How do i Reduce Hallucination and mostly audio's miss the last line after chunking of 30 seconds
So i was trying to to do Transcription using north model and the thing is i do get transcriptions but in longer audios the transcription is hallucinating and i am transcribing the audios with chunks of 30 seconds , which results in the last line of chunk not getting transcripted , and gets missing from the transcription
for ex- i said hey how are you, and someone said i have been good how have you been
i said hey how are you, and someone said i have been good <-- i get this part how have you been but this small part gets missed from transcription
class JiviService:
def __init__(self):
print(torch.cuda)
self.device = "cuda" if torch.cuda.is_available() else "cpu"

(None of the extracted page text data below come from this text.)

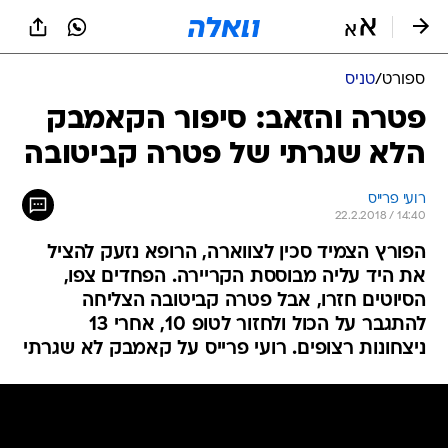
ספורט
/
טניס
פטרה והזאב: סיפור הקאמבק
הלא שגרתי של פטרה קביטובה
רועי פרייס
22.2.2018 / 14:40
הפורץ הצמיד סכין לצווארה, הרופא נזעק להציל
את היד עליה מבוססת הקריירה. הפחדים צפו,
הסיוטים חזרו, אבל פטרה קביטובה הצליחה
להתגבר על הכול ולחזור לטופ 10, אחרי 13
ניצחונות רצופים. רועי פרייס על קאמבק לא שגרתי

print(f"Using JIVI SERVICE device: {self.device}")
try:
self.processor = WhisperProcessor.from_pretrained("jiviai/audioX-north-v1")
self.model = WhisperForConditionalGeneration.from_pretrained("jiviai/audioX-north-v1").to(self.device)
self.model.config.forced_decoder_ids = None
except Exception as e:
print(f"Error loading model: {e}")
raise RuntimeError(f"Could not load the transcription model: {e}")
This is how i am trying to use the Model , i have 2 funcs one for transcribing audio and one for transcribing the chunks
inputs = self.processor(audio_np, sampling_rate=16000, return_tensors="pt")
input_features = inputs.input_features.to(self.device)
predicted_ids = self.model.generate(input_features, task="transcribe", language="hi")
transcription = self.processor.batch_decode(predicted_ids, skip_special_tokens=True)[0]
this is how i am using the chunk func to transcribe audio's
any help will be great.
also is there any way to get TimeStamps??